:: Data ::
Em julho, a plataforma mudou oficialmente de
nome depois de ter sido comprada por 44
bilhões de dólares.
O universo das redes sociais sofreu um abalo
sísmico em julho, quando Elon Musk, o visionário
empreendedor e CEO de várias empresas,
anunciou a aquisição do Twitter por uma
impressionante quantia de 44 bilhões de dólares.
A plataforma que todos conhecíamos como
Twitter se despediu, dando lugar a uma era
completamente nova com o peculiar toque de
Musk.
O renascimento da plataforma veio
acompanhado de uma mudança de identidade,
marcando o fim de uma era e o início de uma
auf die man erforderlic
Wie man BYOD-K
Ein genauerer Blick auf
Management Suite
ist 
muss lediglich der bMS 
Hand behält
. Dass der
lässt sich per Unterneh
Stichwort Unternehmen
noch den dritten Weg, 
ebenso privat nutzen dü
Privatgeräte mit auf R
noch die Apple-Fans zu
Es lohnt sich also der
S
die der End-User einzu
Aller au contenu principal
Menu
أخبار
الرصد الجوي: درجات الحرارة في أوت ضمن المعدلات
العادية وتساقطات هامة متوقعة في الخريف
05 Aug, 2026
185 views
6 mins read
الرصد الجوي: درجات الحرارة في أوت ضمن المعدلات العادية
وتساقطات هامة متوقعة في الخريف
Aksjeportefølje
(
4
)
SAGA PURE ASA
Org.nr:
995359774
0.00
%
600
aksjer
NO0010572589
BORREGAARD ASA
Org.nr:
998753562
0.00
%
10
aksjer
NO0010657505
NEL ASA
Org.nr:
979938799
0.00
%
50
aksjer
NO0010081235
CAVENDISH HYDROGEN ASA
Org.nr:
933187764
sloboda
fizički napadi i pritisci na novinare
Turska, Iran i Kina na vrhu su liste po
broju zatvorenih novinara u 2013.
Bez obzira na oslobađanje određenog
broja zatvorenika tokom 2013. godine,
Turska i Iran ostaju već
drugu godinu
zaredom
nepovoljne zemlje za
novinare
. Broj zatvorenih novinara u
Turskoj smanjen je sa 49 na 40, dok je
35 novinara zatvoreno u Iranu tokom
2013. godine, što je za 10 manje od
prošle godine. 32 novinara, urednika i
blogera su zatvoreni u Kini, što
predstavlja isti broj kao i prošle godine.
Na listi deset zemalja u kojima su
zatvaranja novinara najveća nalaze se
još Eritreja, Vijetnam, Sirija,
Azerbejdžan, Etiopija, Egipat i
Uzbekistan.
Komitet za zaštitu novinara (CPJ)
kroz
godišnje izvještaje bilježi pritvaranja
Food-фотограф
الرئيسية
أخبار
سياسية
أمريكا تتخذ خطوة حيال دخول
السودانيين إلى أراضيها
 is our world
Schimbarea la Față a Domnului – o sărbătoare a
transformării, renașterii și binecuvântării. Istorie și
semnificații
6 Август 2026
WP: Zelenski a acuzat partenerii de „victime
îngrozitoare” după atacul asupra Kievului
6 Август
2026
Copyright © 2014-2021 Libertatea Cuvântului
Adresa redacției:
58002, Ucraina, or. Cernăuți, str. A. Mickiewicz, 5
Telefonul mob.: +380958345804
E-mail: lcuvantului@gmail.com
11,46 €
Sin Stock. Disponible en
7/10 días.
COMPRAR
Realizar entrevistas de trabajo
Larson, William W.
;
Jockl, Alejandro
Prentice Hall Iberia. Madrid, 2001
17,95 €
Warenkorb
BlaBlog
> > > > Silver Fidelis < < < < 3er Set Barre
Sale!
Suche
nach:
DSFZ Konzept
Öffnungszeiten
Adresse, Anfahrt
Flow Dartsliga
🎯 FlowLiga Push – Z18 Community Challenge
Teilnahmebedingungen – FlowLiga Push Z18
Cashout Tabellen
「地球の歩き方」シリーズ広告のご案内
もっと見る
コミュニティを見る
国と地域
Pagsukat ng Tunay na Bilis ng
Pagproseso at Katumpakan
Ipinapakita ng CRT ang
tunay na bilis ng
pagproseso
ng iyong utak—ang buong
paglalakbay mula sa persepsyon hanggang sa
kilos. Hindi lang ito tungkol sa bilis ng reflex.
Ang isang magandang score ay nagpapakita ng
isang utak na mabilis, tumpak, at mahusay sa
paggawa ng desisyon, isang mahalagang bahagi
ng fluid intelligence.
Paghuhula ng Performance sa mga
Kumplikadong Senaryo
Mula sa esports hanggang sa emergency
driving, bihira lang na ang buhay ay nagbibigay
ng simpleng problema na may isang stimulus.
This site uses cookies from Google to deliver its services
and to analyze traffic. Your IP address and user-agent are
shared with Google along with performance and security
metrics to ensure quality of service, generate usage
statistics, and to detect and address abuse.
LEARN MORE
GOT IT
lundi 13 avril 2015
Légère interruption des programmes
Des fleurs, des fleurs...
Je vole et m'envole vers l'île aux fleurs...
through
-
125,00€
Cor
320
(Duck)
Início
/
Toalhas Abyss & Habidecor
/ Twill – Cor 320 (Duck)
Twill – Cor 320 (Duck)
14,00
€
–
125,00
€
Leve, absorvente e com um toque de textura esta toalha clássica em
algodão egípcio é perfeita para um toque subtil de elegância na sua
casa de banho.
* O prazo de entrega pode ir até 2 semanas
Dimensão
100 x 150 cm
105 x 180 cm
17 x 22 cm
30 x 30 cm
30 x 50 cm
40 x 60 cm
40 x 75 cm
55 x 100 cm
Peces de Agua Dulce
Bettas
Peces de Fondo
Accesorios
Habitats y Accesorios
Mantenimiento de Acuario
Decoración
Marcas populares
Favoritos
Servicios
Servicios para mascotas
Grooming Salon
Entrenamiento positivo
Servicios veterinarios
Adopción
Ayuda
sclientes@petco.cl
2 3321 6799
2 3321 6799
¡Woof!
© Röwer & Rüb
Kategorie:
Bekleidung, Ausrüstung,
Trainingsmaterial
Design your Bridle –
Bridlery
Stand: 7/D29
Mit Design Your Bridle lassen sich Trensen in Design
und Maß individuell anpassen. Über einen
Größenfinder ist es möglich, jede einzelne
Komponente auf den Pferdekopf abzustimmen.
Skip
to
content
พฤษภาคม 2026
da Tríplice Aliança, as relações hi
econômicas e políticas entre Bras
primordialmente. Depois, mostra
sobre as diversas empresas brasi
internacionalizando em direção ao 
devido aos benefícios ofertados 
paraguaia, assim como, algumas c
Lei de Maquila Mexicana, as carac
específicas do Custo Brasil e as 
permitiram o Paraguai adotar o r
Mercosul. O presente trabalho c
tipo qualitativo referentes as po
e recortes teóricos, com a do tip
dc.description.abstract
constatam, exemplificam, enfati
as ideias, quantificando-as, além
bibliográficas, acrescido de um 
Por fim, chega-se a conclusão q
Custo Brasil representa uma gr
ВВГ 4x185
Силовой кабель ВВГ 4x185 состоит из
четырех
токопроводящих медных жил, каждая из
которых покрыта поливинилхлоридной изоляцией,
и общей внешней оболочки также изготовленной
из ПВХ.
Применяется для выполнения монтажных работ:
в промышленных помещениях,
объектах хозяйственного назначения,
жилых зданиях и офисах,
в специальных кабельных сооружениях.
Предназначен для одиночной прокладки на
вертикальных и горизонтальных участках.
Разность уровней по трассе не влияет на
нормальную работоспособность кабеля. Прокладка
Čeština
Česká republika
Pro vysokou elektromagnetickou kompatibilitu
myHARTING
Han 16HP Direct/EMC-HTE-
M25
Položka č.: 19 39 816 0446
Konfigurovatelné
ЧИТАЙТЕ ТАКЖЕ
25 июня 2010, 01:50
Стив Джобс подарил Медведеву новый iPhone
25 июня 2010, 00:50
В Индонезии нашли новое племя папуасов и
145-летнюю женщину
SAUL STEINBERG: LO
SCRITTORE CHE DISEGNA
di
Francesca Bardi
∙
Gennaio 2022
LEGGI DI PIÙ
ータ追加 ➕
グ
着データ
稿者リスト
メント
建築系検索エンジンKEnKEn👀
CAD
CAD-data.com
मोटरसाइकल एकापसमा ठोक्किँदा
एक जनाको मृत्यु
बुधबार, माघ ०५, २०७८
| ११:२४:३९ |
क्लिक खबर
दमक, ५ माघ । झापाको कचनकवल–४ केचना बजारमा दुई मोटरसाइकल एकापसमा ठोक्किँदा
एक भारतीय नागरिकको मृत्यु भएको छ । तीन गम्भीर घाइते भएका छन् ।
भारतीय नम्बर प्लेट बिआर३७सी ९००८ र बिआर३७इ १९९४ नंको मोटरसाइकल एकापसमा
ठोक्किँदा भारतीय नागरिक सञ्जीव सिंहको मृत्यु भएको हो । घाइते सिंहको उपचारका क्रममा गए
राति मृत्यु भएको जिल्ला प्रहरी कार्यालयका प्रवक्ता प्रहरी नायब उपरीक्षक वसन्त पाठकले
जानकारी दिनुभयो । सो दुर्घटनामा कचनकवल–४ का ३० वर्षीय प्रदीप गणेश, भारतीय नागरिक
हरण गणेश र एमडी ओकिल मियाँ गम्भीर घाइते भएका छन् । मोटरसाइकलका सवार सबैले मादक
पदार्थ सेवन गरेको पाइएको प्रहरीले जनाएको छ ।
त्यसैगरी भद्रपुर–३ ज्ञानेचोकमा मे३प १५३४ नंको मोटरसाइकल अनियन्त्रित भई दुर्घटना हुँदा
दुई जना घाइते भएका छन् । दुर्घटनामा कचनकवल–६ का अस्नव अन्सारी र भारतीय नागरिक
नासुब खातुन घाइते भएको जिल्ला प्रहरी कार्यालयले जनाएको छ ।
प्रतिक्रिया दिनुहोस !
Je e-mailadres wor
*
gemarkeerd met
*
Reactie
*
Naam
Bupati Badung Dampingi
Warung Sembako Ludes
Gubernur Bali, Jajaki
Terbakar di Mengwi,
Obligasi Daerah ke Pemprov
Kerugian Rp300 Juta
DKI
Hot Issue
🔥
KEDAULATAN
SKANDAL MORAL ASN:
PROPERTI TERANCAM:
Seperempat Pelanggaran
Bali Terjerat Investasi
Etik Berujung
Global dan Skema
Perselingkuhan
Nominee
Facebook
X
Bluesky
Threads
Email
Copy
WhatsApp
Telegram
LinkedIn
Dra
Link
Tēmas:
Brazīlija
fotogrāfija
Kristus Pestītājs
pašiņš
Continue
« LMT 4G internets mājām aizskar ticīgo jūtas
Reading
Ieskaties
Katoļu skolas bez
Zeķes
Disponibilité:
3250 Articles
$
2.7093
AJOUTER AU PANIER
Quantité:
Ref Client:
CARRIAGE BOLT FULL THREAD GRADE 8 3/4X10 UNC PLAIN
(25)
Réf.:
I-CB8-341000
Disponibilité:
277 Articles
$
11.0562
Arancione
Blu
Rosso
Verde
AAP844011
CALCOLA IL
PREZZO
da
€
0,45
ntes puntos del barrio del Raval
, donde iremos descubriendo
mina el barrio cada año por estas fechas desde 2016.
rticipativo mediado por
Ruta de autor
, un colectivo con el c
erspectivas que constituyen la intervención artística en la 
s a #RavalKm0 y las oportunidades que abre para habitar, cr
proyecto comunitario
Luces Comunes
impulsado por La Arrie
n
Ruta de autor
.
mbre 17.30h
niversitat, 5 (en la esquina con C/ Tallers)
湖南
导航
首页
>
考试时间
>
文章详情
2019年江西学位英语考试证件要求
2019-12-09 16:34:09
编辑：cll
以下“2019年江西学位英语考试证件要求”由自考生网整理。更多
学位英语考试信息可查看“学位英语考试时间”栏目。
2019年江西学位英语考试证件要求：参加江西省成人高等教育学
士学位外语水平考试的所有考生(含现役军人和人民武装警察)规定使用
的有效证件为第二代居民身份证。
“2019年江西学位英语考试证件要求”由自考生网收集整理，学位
:::
[Your objective]
Among the entries, count the lines that hold "empresas". Reply with the count only.

[Reply to the exercise]
2